The film centers around Ella Blake (Aisling Franciosi, who broke out with her formidable turn in Jennifer Kent’s The Nightingale in 2018), a stop motion animator who works under her domineering mother, acclaimed animator Suzanne (Stella Gonet). Suzanne, having been afflicted with arthritis, acts as the “eye” to Ella’s hands, controlling every facet of production while belittling her poor daughter for a seeming lack of vision. Despite support from loyal boyfriend Tom (Tom York), Ella faces the wrath of Suzanne’s cruel tutelage on a daily basis, working and reworking projects until perfect. When Suzanne is hospitalized with a stroke, the previously stifled Ella seizes the opportunity to isolate herself in a new apartment and take full command of their short film. Aided by the creative guidance of an enigmatic Little Girl (Caoilinn Springall), Ella starts from scratch with a new project, setting out to tell the story of a young woman confronted by a malevolent entity known as The Ash Man. Neglecting her relationships, Ella eventually becomes all-consumed in her work, crafting something that might ultimately have more insidious consequences in the real world.

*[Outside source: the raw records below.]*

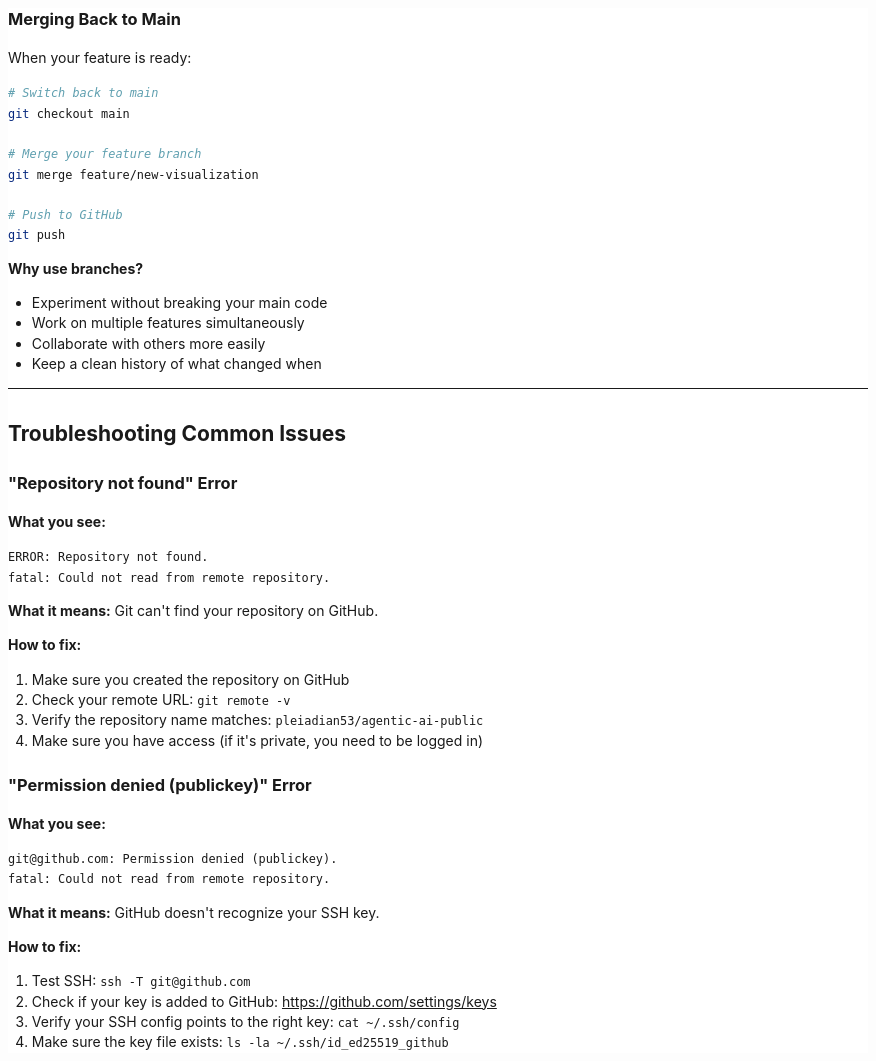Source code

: ### Merging Back to Main

When your feature is ready:

```bash
# Switch back to main
git checkout main

# Merge your feature branch
git merge feature/new-visualization

# Push to GitHub
git push
```

**Why use branches?**
- Experiment without breaking your main code
- Work on multiple features simultaneously
- Collaborate with others more easily
- Keep a clean history of what changed when

---

## Troubleshooting Common Issues

### "Repository not found" Error

**What you see:**
```
ERROR: Repository not found.
fatal: Could not read from remote repository.
```

**What it means:** Git can't find your repository on GitHub.

**How to fix:**
1. Make sure you created the repository on GitHub
2. Check your remote URL: `git remote -v`
3. Verify the repository name matches: `pleiadian53/agentic-ai-public`
4. Make sure you have access (if it's private, you need to be logged in)

### "Permission denied (publickey)" Error

**What you see:**
```
git@github.com: Permission denied (publickey).
fatal: Could not read from remote repository.
```

**What it means:** GitHub doesn't recognize your SSH key.

**How to fix:**
1. Test SSH: `ssh -T git@github.com`
2. Check if your key is added to GitHub: https://github.com/settings/keys
3. Verify your SSH config points to the right key: `cat ~/.ssh/config`
4. Make sure the key file exists: `ls -la ~/.ssh/id_ed25519_github`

Go straight for its titular animated sequences, and Stopmotion is a thing of ghoulish beauty. Part of the charm of stop motion is how well it works on screen; no amount of computers could possibly replicate the otherworldly, almost alien look the technique provides. There’s a janky, jittery quality that perpetually unsettles, and yet it’s somehow paradoxically more human in its appearance, if only because it’s been so thoroughly molded by human hands that the animator’s presence is felt in every touch, every gesticulation, and every flaw. Morgan wields this to his advantage, seamlessly incorporating plenty of stop motion with live-action footage as Ella’s abyssal plunge is increasingly realized, first working with armatures (the inner skeleton of a stop motion figure) covered in a malleable material like mortician’s wax, before escalating to more unconventional organic substances, like uncooked steak or the flesh of a fox corpse. The stop motion worlds are beautifully realized sequences of production design.

Working from a script co-written with Robin King, Morgan’s narrative is less wholly satisfying. Part of the problem comes from its length; Stopmotion has all the makings of a tremendous short film, but at even a relatively scant 90 minutes, its premise is stretched unbearably thin for a feature, often relying heavily on the gloomy mood provided by Léo Hinstin’s shadowy cinematography and Lola de la Mata’s dread-inducing score. Those who are well-versed in the genre will likely see the outcome from a mile away, as this sort of story only really leads in one destination. That’s not to say that a film like Stopmotion deserves a happy ending, but once it settles into its one-track-mind course, there’s really nowhere else for it to go. Matters concerning the Little Girl’s real identity are also painfully obvious, but Morgan nonetheless withholds the final reveal as if he is still expecting anyone to be surprised. Thankfully, the director does have Franciosi to work with, and she heroically commits herself to the role, rejecting empathy outright as she fully embraces the obsessive rot of Ella’s diseased mind. It’s fearsome work from the actress, giving Stopmotion the push it needs to cross the finish line. Morgan’s film may not set any new definitive baseline in stop motion horror, but it’s a clear step forward for the genre, and one can certainly hope that the technique becomes more widely employed, and soon.

DIRCTOR: Robert Morgan;  CAST: Aisling Franciosi, Stella Gonet, Tom York, Caoilinn Springall;  DISTRIBUTOR: IFC Films;  IN THEATERS: February 23;  RUNTIME: 1 hr. 33 min.